The second observation is that $M_3$ has the best utility-per-cost; this can be seen by comparing the factor $\sqrt[k+2]{k+1}$ for $k=1,2,3,4$:
$$ \alpha_1 = \sqrt[3]{2} \approx 1.26, \ \ \ \alpha_2 = \sqrt[4]{3} \approx 1.316, \ \ \ \alpha_3 = \sqrt[5]{4} \approx 1.319, \ \ \ \alpha_4 =\sqrt[6]{5} \approx 1.308$$
As a result, we have the following:
Lemma. An optimal sequence contains $M_1$ and $M_4$ at most once and $M_2$ at most four times. Furthermore, $M_2$ and $M_4$ cannot appear together. In particular, all but 5 moves in an optimal sequence are $M_3$ moves.
Proof. Suppose by contradiction that $M_2$ appears five times in an optimal sequence. Note that
$$ C(M_2, M_2, M_2, M_2, M_2) = 20 = C(M_3, M_3, M_3, M_3) $$
The utility of $M_2$ five times is $U(M_2)^5 = \alpha_2^{20}$, while the utility of $M_3$ repeated $4$ times is $\alpha_3^{20}$, concluding the argument.
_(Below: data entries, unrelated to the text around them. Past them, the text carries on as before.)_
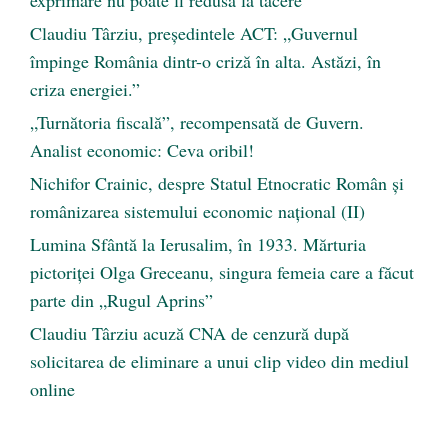
Claudiu Târziu, președintele ACT: „Guvernul
împinge România dintr-o criză în alta. Astăzi, în
criza energiei.”
„Turnătoria fiscală”, recompensată de Guvern.
Analist economic: Ceva oribil!
Nichifor Crainic, despre Statul Etnocratic Român şi
românizarea sistemului economic naţional (II)
Lumina Sfântă la Ierusalim, în 1933. Mărturia
pictoriței Olga Greceanu, singura femeia care a făcut
parte din „Rugul Aprins”
Claudiu Târziu acuză CNA de cenzură după
solicitarea de eliminare a unui clip video din mediul
online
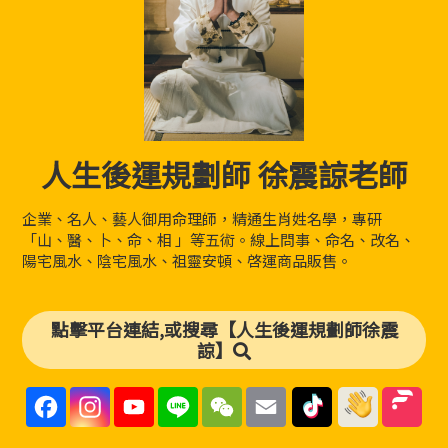
人生後運規劃師 徐震諒老師
企業、名人、藝人御用命理師，精通生肖姓名學，專研
「山、醫、卜、命、相 」等五術。線上問事、命名、改名、
陽宅風水、陰宅風水、祖靈安頓、啓運商品販售。
點擊平台連結,或搜尋【人生後運規劃師徐震
諒】
F
I
Y
L
W
E
a
n
o
i
e
m
c
s
u
n
C
a
e
t
T
e
h
i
To prove that $M_4$ and $M_1$ can appear at most once, note that $(M_4, M_4) \prec (M_2, M_2, M_2)$ and $(M_1, M_1) \prec M_4$. The last claim follows from $(M_2, M_4) \prec (M_3, M_3)$.
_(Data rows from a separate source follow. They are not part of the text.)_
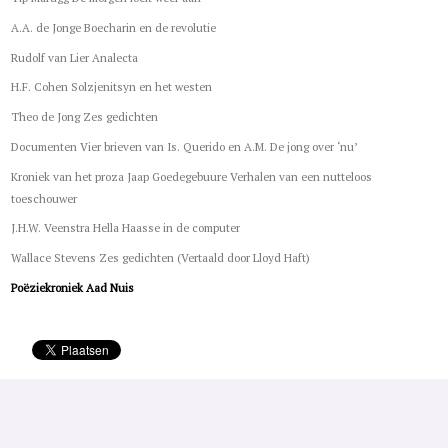
A.A. de Jonge Boecharin en de revolutie
Rudolf van Lier Analecta
H.F. Cohen Solzjenitsyn en het westen
Theo de Jong Zes gedichten
Documenten Vier brieven van Is. Querido en A.M. De jong over ‘nu’
Kroniek van het proza Jaap Goedegebuure Verhalen van een nutteloos
toeschouwer
J.H.W. Veenstra Hella Haasse in de computer
Wallace Stevens Zes gedichten (Vertaald door Lloyd Haft)
Poëziekroniek Aad Nuis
Lastly, note that $(M_1, M_2, M_2) \prec (M_4, M_3)$ allows for only one $M_2$ when $M_1$ appears. As a result, the only possible optimal, non-$M_3$ moves are the following $7$ moves:
$$M_1, \ \ \ M_1 M_2, \ \ \ M_2, \ \ \ M_2 M_2, \ \ \ M_2 M_2M_2, \ \ \ M_2 M_2 M_2 M_2, \ \ \ M_4 $$
It is possible to show, with the help of a simple program, that these are indeed optimal sequences of moves.
We are ready to show the final theorem:
Theorem. The minimal number of steps $S(n)$ to copy&paste a text $n$ times with select-all, copy and paste moves is given by
$$ S(n) = \min_{i=1, \ldots, 8} 5 \lceil \log_4(n/u_i) \rceil+c_i $$
where $(c_i, u_i)$ varies in the set
$$ I = \{ (0,1), (3,2), (7,6), (4,3), (8,9), (12,27), (16,81), (6,5) \} $$
Proof. The proof is a direct consequence of the above argument. The set $I$ is the set of cost-utility coordinates for the 7 above move sequences, plus an eight element representing the empty move (corresponding to only using $M_3$). If we use a starting sequence with cost-utility $(c,u)$ and then apply $k$ times $M_3$, we get a total cost-utility of $(c+5k, u \cdot 4^k)$. Imposing $u \cdot 4^k \ge n$ we get $k \ge \log_4(n/u)$, so that the smallest integer solution is $k_* = \lceil \log_4(n/u) \rceil$. Substituting into the cost we obtain the claimed formula.
As an application, for $n= 100,000$ we get the best value is obtained with starting move $M_2 M_2 M_2$, and the associated number of steps is... 42, the Answer to the Ultimate Question of Life, The Universe, and Everything!! My compliments to @ajotatxe for having guessed the answer by trial and errors.
To the OP: in hindsight, it's no surprise you and your friend had a hard time finding the right answer. Thanks for the very nice problem!